1. Introduction
Spatiotemporal big data analysis is a hot topic in the field of geospatial information. Recently, deep learning has provided a solution for the pattern recognition of a single type of geospatial data, such as land-use classification based on optical remote sensing image data [
1,
2,
3]. However, it is typically necessary to use multiple data types. For example, in the analysis of earthquake precursors, the data concerning the time and space of earthquakes include atmospheric anomalies and historical earthquakes.
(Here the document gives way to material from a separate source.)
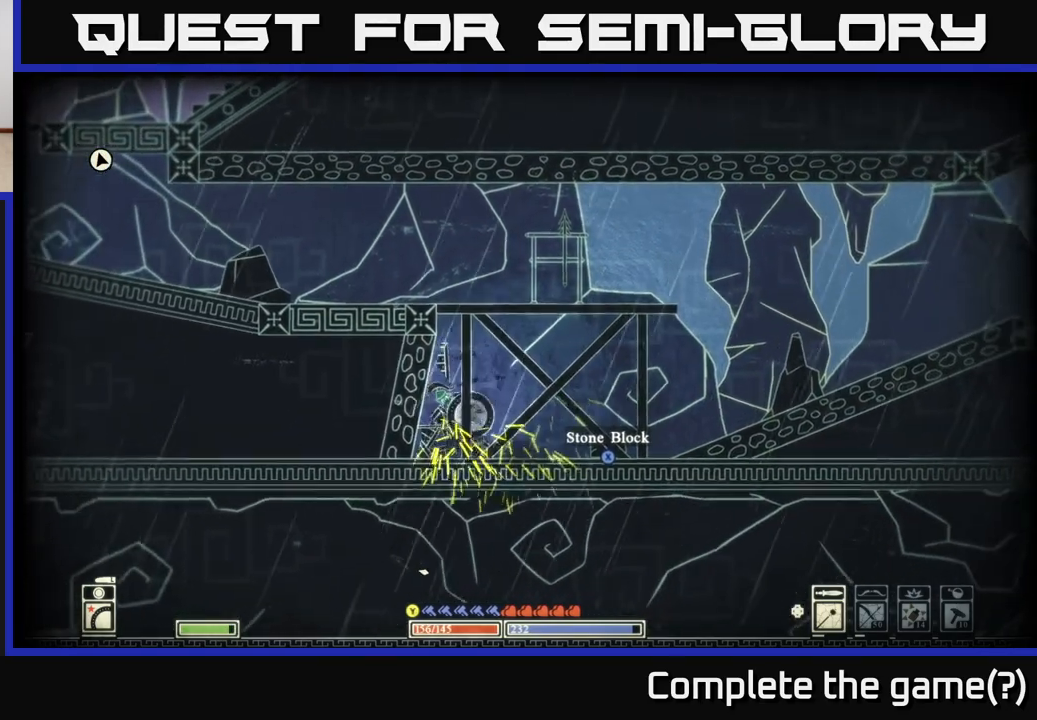
{"buttons": [], "left_stick": "right", "right_stick": "center", "events": [[67, "right_stick", "center"], [100, "left_stick", "center"], [150, "left_stick", "right"], [383, "right_stick", "right"], [500, "right_stick", "center"]]}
Multi-type geospatial information integration analysis challenges the existing spatiotemporal data organization model and the analysis model based on deep learning.
Before the popularization of big data, the standard methods primarily included earthquake warnings based on earthquake mechanisms, mechanical models, and earthquake precursor analysis using statistics. For example, UCERF [
4], which established a fault model for California in the United States, is based on earthquake mechanisms. The attributes of each study-area raster grid cell are a series of mechanical and statistical characteristics based on the fault model. However, UCERF only provides the possibility of earthquake occurrence on a very rough time scale (~10 years), showing the complexity of earthquake mechanical mechanisms. By analyzing the spatiotemporal correlation between earthquakes and their possible precursors, the relationship between them was established and then an earthquake warning system was developed. The earliest work in this field was the Gutenberg–Richter (GR) law [
5]. This model gives the relationship between a certain magnitude threshold and the total number of earthquakes with magnitudes exceeding the threshold in a specific region and time. The GR law shows a strong correlation between earthquakes and historical earthquakes, thus the historical earthquakes can be the precursors of new earthquakes in the same region. The parameter b of the GR law is an important statistical feature. Some follow-up studies have further designed statistical features on the basis of parameter b, assigning these statistical features to each grid cell on the basis of raster data organization and used historical earthquakes to predict new earthquakes [
6] or used the data of the main shock to predict possible aftershocks [
7].
Some researchers have also combined a model based on earthquake mechanisms with a model based on statistics. The representative literature in this field is Zhou et al. [
8]. Based on historical earthquake data, the author carried out further feature engineering on the earthquake catalog with a dynamic model. Taking the average value of the earthquake time interval and earthquake magnitude as the input information, statistical machine learning methods, such as the support vector machine (SVM), can be used for earthquake early warning. In recent years, studies of earthquake prediction based on statistics have found that the geographical phenomena with strong spatiotemporal correlation with earthquakes include not only historical earthquakes but also geothermal anomalies [
9], geomagnetic anomalies [
10], and atmospheric anomalies [
11]. However, unlike earthquakes and historical earthquakes, the statistical relationship between these spatiotemporal phenomena and earthquakes has not been established as the general formula of the GR law, which is not suitable for the raster data model that requires statistical characteristics as grid attributes. The data are arranged according to a hierarchical organizational model based on a vector point model. Therefore, these studies primarily analyze the original earthquake and its precursor data, and the data organization is based on the hierarchical organization model of the vector point.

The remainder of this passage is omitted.